US rejects Venezuela's Chávez’ latest statements.
By Sol Maria Castro, veninvestor.com
Victoria Alvarado, U. S. Embassy press attaché in Caracas, rejected President Chávez’s Tuesday claims of President George Bush’s involvement in the failed coup d'état launched against him in 2002. "President Chávez's accusations are categorically false," Alvarado said in an interview with a local TV station. She added that "repeating groundless allegations does not make them true." Alvarado believes that this is clearly a new attempt to deviate attention from the sustained effort that Venezuelans have been making to reach a constitutional, peaceful, democratic and electoral solution to the current impasse, as established by OAS Resolution 833." Earlier, Roger Noriega, the Assistant Secretary of State for Western Hemisphere Affairs, reiterated, that despite the negative and irresponsible declarations about his country, Washington’s intention is to continue looking for a solution within the OAS to the Venezuelan crisis. On Tuesday, during a rally to celebrate his return to power, President Chávez accused President Bush of promoting and financing the coup against him in 2002, and continuing financing opposition groups determined to oust him.
Colombian Senate issues resolution warning over threats to Venezuelan democracy.
Tuesday evening, the Senate of Colombia by majority vote passed a resolution (see below in Spanish), proposed by Senator Enrique Gómez Hurtado, in which it harshly condemns President Chávez’s exercise of power, and requests the political parties, and governments of Colombia, the Americas and the world to support the Venezuelan democracy in its legitimate rights to defend its integrity, and the Organization of American States (OAS) to act "to avoid the definitive installation of a dictatorship." The resolution points out that the Venezuelan society has met all the constitutional and legal requirements to activate a presidential recall referendum, but this has been hindered by the degraded institutions, making President Chávez a “dictator de facto”
AN session to condemn Colombian Senate resolution.
The pro-government legislators at the National Assembly, decided to change the proceedings for the ordinary session Thursday to debate and condemn the resolution from the Colombian Senate, considered an “impressively rude meddling” of the Senate in the Venezuelan affairs, according to the Minister of Foreign Affairs, Jesús Pérez, and the president of the Foreign Policy Commission at the Assembly, MVR legislator, Tarek William Saab.
President Chávez decorates 59 military officers.

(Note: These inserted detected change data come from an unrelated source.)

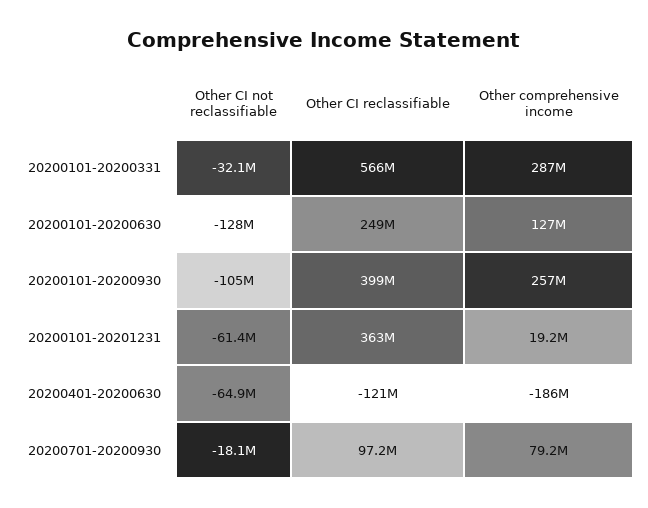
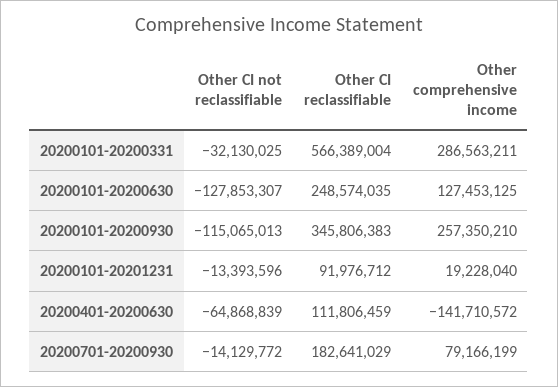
  {
    "Other CI not reclassifiable": {
      "20200101-20200331": -32130025,
      "20200101-20200630": -127853307,
-     "20200101-20200930": -105000000,
+     "20200101-20200930": -115065013,
-     "20200101-20201231": -61400000,
+     "20200101-20201231": -13393596,
      "20200401-20200630": -64868839,
-     "20200701-20200930": -18100000
+     "20200701-20200930": -14129772
    },
    "Other CI reclassifiable": {
      "20200101-20200331": 566389004,
      "20200101-20200630": 248574035,
-     "20200101-20200930": 399000000,
+     "20200101-20200930": 345806383,
-     "20200101-20201231": 363000000,
+     "20200101-20201231": 91976712,
-     "20200401-20200630": -121000000,
+     "20200401-20200630": 111806459,
-     "20200701-20200930": 97200000
+     "20200701-20200930": 182641029
    },
    "Other comprehensive income": {
      "20200101-20200331": 286563211,
      "20200101-20200630": 127453125,
      "20200101-20200930": 257350210,
      "20200101-20201231": 19228040,
-     "20200401-20200630": -186000000,
+     "20200401-20200630": -141710572,
      "20200701-20200930": 79166199
    }
  }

During an act in the presidential palace of Miraflores, President Hugo Chávez, accompanied by the Vice-president José Vicente Rangel, the Minister of Defense, General-in-Chief, Jorge Luis García Carneiro, ministers and members of the High Command, decorated 59 military officers who somehow favored his return to power during the events of April 2002 with the Libertador Order, the Military Order of the National Defense, the Cross of the Land Force, and different merit medals. President Chávez asked them to be ready, “because the battle has not ended or ends; it will be long.”